我是一个非常缺乏经验的 Python 编码器,所以我很有可能以完全错误的方式解决这个特定问题,但我很感激任何建议/帮助。
我有一个 Python 脚本,它逐行遍历 Markdown 文件并重写[[wikilinks]]
为标准 Markdown[wikilink](wikilink)
样式链接。我在一个函数中使用了两个正则表达式,如下所示:
def modify_links(file_obj):
"""
Function will parse file contents (opened in utf-8 mode) and modify standalone [[wikilinks]] and in-line
[[wikilinks]](wikilinks) into traditional Markdown link syntax.
:param file_obj: Path to file
:return: List object containing modified text. Newlines will be returned as '\n' strings.
"""
file = file_obj
linelist = []
logging.debug("Going to open file %s for processing now.", file)
try:
with open(file, encoding="utf8") as infile:
for line in infile:
linelist.append(re.sub(r"(\[\[)((?<=\[\[).*(?=\]\]))(\]\])(?!\()", r"[\2](\2.md)", line))
# Finds references that are in style [[foo]] only by excluding links in style [[foo]](bar).

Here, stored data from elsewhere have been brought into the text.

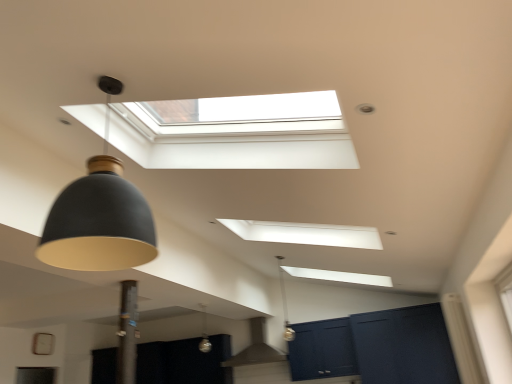
At what (x,y) coordinates should I click in order to perform the action: click on white matte window at right. Please return your answer as a coordinate pair (x, y). Image resolution: width=512 pixels, height=384 pixels. Looking at the image, I should click on (505, 291).

At what (x,y) coordinates should I click in order to perform the action: click on satin silver glass at center, which is counted as the 1th lamp, starting from the left. Please return your answer as a coordinate pair (x, y). This screenshot has height=384, width=512. Looking at the image, I should click on (204, 332).

This screenshot has height=384, width=512. Find the location of `matte gray exhaust hood at center`. matte gray exhaust hood at center is located at coordinates (256, 348).

The height and width of the screenshot is (384, 512). What do you see at coordinates (256, 348) in the screenshot? I see `matte gray exhaust hood at center` at bounding box center [256, 348].

I want to click on matte black lampshade at left, which is the second lamp in right-to-left order, so click(x=99, y=215).

In order to face matte black lampshade at left, placed as the 3th lamp when sorted from bottom to top, should I rotate leftwards or rightwards?

Rotate your view left by about 20.112°.

Identify the location of white matte window at right. This screenshot has width=512, height=384. (505, 291).

Does point (280, 278) lie in front of point (273, 353)?

No, (280, 278) is behind (273, 353).

The height and width of the screenshot is (384, 512). I want to click on the 3rd lamp directly above the matte gray exhaust hood at center (from a real-world perspective), so click(x=284, y=303).

Considering the positions of objects matte black pendant light at center, which is counted as the second lamp, starting from the top, and matte gray exhaust hood at center in the image provided, who is in front, matte black pendant light at center, which is counted as the second lamp, starting from the top, or matte gray exhaust hood at center?

matte black pendant light at center, which is counted as the second lamp, starting from the top, is in front.

Could you tell me if matte black pendant light at center, acting as the 1th lamp starting from the right, is facing matte gray exhaust hood at center?

No.

Is point (236, 364) less distant than point (437, 329)?

No, it is not.

Would you consider matte gray exhaust hood at center to be distant from matte dark blue cabinet at lower right?

That's right, there is a large distance between matte gray exhaust hood at center and matte dark blue cabinet at lower right.

Can you tell me how much matte gray exhaust hood at center and matte dark blue cabinet at lower right differ in facing direction?

0.539 degrees separate the facing orientations of matte gray exhaust hood at center and matte dark blue cabinet at lower right.

Considering the sizes of matte gray exhaust hood at center and matte dark blue cabinet at lower right in the image, is matte gray exhaust hood at center taller or shorter than matte dark blue cabinet at lower right?

matte gray exhaust hood at center is shorter than matte dark blue cabinet at lower right.

Who is shorter, matte black pendant light at center, which is counted as the second lamp, starting from the top, or matte dark blue cabinet at lower right?

matte black pendant light at center, which is counted as the second lamp, starting from the top, is shorter.

From a real-world perspective, who is located lower, matte black pendant light at center, which is counted as the second lamp, starting from the back, or matte dark blue cabinet at lower right?

matte dark blue cabinet at lower right is physically lower.

From the picture: Is matte black pendant light at center, which is the 2th lamp in bottom-to-top order, turned away from matte dark blue cabinet at lower right?

matte black pendant light at center, which is the 2th lamp in bottom-to-top order, is not turned away from matte dark blue cabinet at lower right.

Which point is more forward, (x=284, y=299) or (x=440, y=311)?

The point (x=440, y=311) is more forward.

Is matte black lampshade at left, marked as the 1th lamp in a front-to-back arrangement, thinner than matte gray exhaust hood at center?

Correct, the width of matte black lampshade at left, marked as the 1th lamp in a front-to-back arrangement, is less than that of matte gray exhaust hood at center.

How different are the orientations of matte black lampshade at left, marked as the 1th lamp in a front-to-back arrangement, and matte gray exhaust hood at center in degrees?

The facing directions of matte black lampshade at left, marked as the 1th lamp in a front-to-back arrangement, and matte gray exhaust hood at center are 89.6 degrees apart.

Does matte black lampshade at left, which is the 3th lamp from back to front, have a greater height compared to matte gray exhaust hood at center?

Yes.

In order to click on exhaust hood on the right of matte black lampshade at left, positioned as the first lamp in top-to-bottom order in this screenshot , I will do `click(256, 348)`.

Between matte black lampshade at left, positioned as the first lamp in top-to-bottom order, and matte dark blue cabinet at lower right, which one appears on the right side from the viewer's perspective?

matte dark blue cabinet at lower right.

Looking at this image, choose the correct answer: Is matte black lampshade at left, positioned as the first lamp in top-to-bottom order, inside matte dark blue cabinet at lower right or outside it?

matte black lampshade at left, positioned as the first lamp in top-to-bottom order, cannot be found inside matte dark blue cabinet at lower right.

Considering the points (111, 171) and (350, 318), which point is in front, point (111, 171) or point (350, 318)?

The point (111, 171) is more forward.

Is matte black pendant light at center, which is counted as the second lamp, starting from the back, bigger or smaller than white matte window at right?

In the image, matte black pendant light at center, which is counted as the second lamp, starting from the back, appears to be smaller than white matte window at right.

How many degrees apart are the facing directions of matte black pendant light at center, which is the 2th lamp in bottom-to-top order, and white matte window at right?

matte black pendant light at center, which is the 2th lamp in bottom-to-top order, and white matte window at right are facing 1.16 degrees away from each other.

Between point (283, 307) and point (505, 295), which one is positioned behind?

The point (283, 307) is behind.

From a real-world perspective, which object stands above the other?

From a 3D spatial view, matte black pendant light at center, which is counted as the second lamp, starting from the back, is above.

Does white matte window at right have a lesser height compared to satin silver glass at center, arranged as the third lamp when viewed from the front?

No, white matte window at right is not shorter than satin silver glass at center, arranged as the third lamp when viewed from the front.

Does white matte window at right have a larger size compared to satin silver glass at center, which is counted as the 1th lamp, starting from the left?

Yes.

Considering the positions of objects white matte window at right and satin silver glass at center, the third lamp positioned from the right, in the image provided, who is more to the left, white matte window at right or satin silver glass at center, the third lamp positioned from the right,?

Positioned to the left is satin silver glass at center, the third lamp positioned from the right.

Find the location of a particular element. The image size is (512, 384). exhaust hood below the matte black pendant light at center, acting as the 1th lamp starting from the right (from the image's perspective) is located at coordinates tap(256, 348).

Identify the location of glass door on the right of the matte gray exhaust hood at center. The image size is (512, 384). (404, 346).

When comparing their distances from matte dark blue cabinet at lower right, does white matte window at right or satin silver glass at center, acting as the third lamp starting from the top, seem closer?

satin silver glass at center, acting as the third lamp starting from the top, is positioned closer to the anchor matte dark blue cabinet at lower right.

Looking at the image, which one is located further to matte dark blue cabinet at lower right, matte gray exhaust hood at center or matte black pendant light at center, which is counted as the second lamp, starting from the top?

matte gray exhaust hood at center is positioned further to the anchor matte dark blue cabinet at lower right.

Based on the photo, considering their positions, is satin silver glass at center, the third lamp positioned from the right, positioned further to matte dark blue cabinet at lower right than white matte window at right?

white matte window at right is positioned further to the anchor matte dark blue cabinet at lower right.

When comparing their distances from matte dark blue cabinet at lower right, does white matte window at right or matte black pendant light at center, the 2th lamp in the front-to-back sequence, seem further?

Based on the image, white matte window at right appears to be further to matte dark blue cabinet at lower right.

From the image, which object appears to be farther from white matte window at right, matte gray exhaust hood at center or matte black pendant light at center, acting as the 1th lamp starting from the right?

matte gray exhaust hood at center is positioned further to the anchor white matte window at right.

Based on their spatial positions, is matte black pendant light at center, which is counted as the second lamp, starting from the back, or matte dark blue cabinet at lower right closer to matte black lampshade at left, positioned as the first lamp in top-to-bottom order?

The object closer to matte black lampshade at left, positioned as the first lamp in top-to-bottom order, is matte black pendant light at center, which is counted as the second lamp, starting from the back.

In the scene shown: When comparing their distances from matte black pendant light at center, acting as the 1th lamp starting from the right, does white matte window at right or matte dark blue cabinet at lower right seem closer?

matte dark blue cabinet at lower right is positioned closer to the anchor matte black pendant light at center, acting as the 1th lamp starting from the right.

Based on the photo, considering their positions, is white matte window at right positioned closer to matte dark blue cabinet at lower right than matte gray exhaust hood at center?

The object closer to matte dark blue cabinet at lower right is matte gray exhaust hood at center.

Locate an element on the screen. glass door between matte black lampshade at left, marked as the 1th lamp in a front-to-back arrangement, and matte gray exhaust hood at center in the front-back direction is located at coordinates (404, 346).

At what (x,y) coordinates should I click in order to perform the action: click on lamp located between matte gray exhaust hood at center and matte dark blue cabinet at lower right in the left-right direction. Please return your answer as a coordinate pair (x, y). This screenshot has width=512, height=384. Looking at the image, I should click on (284, 303).

The height and width of the screenshot is (384, 512). What are the coordinates of `window between matte black lampshade at left, placed as the 2th lamp when sorted from left to right, and matte gray exhaust hood at center in the front-back direction` in the screenshot? It's located at (505, 291).

At what (x,y) coordinates should I click in order to perform the action: click on window between matte black lampshade at left, placed as the 3th lamp when sorted from bottom to top, and satin silver glass at center, the first lamp in the bottom-to-top sequence, in the front-back direction. Please return your answer as a coordinate pair (x, y). The image size is (512, 384). Looking at the image, I should click on tap(505, 291).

# Capture group $2 returns just foo
linelist_final = [re.sub(r"(\[\[)((?<=\[\[)\d+(?=\]\]))(\]\])(\()((?!=\().*(?=\)))(\))",
r"[\2](\2 \5.md)", line) for line in linelist]
# Finds only references in style [[foo]](bar). Capture group $2 returns foo and capture group $5
# returns bar
except EnvironmentError:
logging.exception("Unable to open file %s for reading", file)
logging.debug("Finished processing file %s", file)
return linelist_final
这适用于大多数 Markdown 文件。但是,我偶尔会得到一个包含[[wikilinks]]
在受保护代码块中的 Markdown 文件,例如:
# Reference
Here is a reference to “the Reactome Project” using smart quotes.
Here is an image: 
[[201802150808]](Product discovery)
```
[[201802150808 Product Prioritization]]
def foo():
print("bar")
```
在上述情况下,我应该跳过处理[[201802150808 Product Prioritization]]
围栏代码块内部。我有一个正确识别围栏代码块的正则表达式,即:
(?<=```)(.*?)(?=```)
但是,由于现有函数是逐行运行的,因此我无法找到一种方法来跳过 for 循环中的整个部分。我该怎么做呢?